New Online Tool Helps Students Manage Loan Debt
The Financial Awareness Counseling Tool pledges a ‘new transparency’
Monday, July 16, 2012
How much will your degree cost? Here’s one way to get a good idea.
The U.S. Department of Education has released a new interactive loan counseling tool to provide students with financial management basics, like information about their current loan debt and estimates for student loan debt levels after graduation.
Students can access the new resource, known as the Financial Awareness Counseling Tool here.
“Managing student loan debt can be a difficult and confusing process for many borrowers. That's why the Obama Administration has been working to unravel the mystery of college financing and arm students and parents with the information they need to make smart educational choices," said U.S. Secretary of Education Arne Duncan.

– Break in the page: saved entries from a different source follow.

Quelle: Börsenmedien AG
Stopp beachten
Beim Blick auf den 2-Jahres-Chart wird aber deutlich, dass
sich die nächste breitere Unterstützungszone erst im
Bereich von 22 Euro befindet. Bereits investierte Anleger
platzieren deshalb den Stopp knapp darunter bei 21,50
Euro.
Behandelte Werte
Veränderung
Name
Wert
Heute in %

"Students need to know up front how much college will actually cost them instead of waiting to find out when the first student loan bill arrives. This new tool will help bring new transparency to the process of debt management on the front end and empower students to keep their school loan payments on track and on time after graduation.”
The Financial Awareness Counseling Tool provides students with five interactive tutorials covering topics ranging from managing a budget to avoiding default. Students are able to access their individual loan history and receive personalized feedback that can help them better understand their financial obligations.

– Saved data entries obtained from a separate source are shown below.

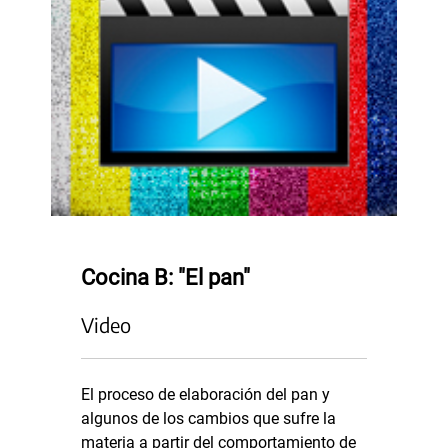
Cocina B: "El pan"
Video
El proceso de elaboración del pan y
algunos de los cambios que sufre la
materia a partir del comportamiento de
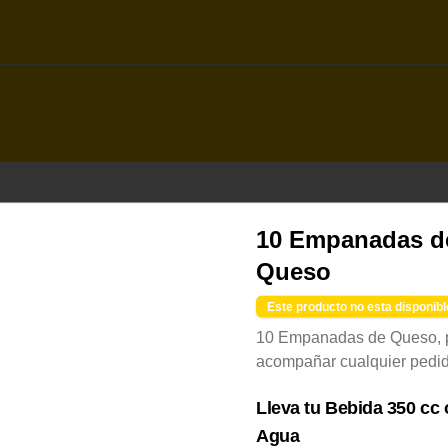
la
Club DobleQues
10 Empanadas d
con tus compras y canjealos por productos y más
Queso
S
Este producto no esta disponibl
10 Empanadas de Queso, 
acompañar cualquier pedid
Lleva tu Bebida 350 cc 
Agua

In addition, college financial aid professionals can monitor a student’s progress in using the tool and provide assistance if necessary to help ensure they can utilize the information the site provides.
The announcement is part of what the Obama administration says is an effort “to make college costs more transparent for education consumers.” Recently, the Education Department published its annual college cost lists, which detail schools with the highest and lowest published sticker price, schools with the highest net price once grants and scholarships are factored in, and those schools where prices are rising the fastest.
In the coming weeks, the administration is set to release its model financial aid shopping sheet. The shopping sheet, which all institutions of higher education will be encouraged to adopt, will tell prospective students how much aid they will receive in grants and scholarships; how much they’ll need to borrow in student loans; the difference between private loans and federal student loans; and the average student loan payment after graduation.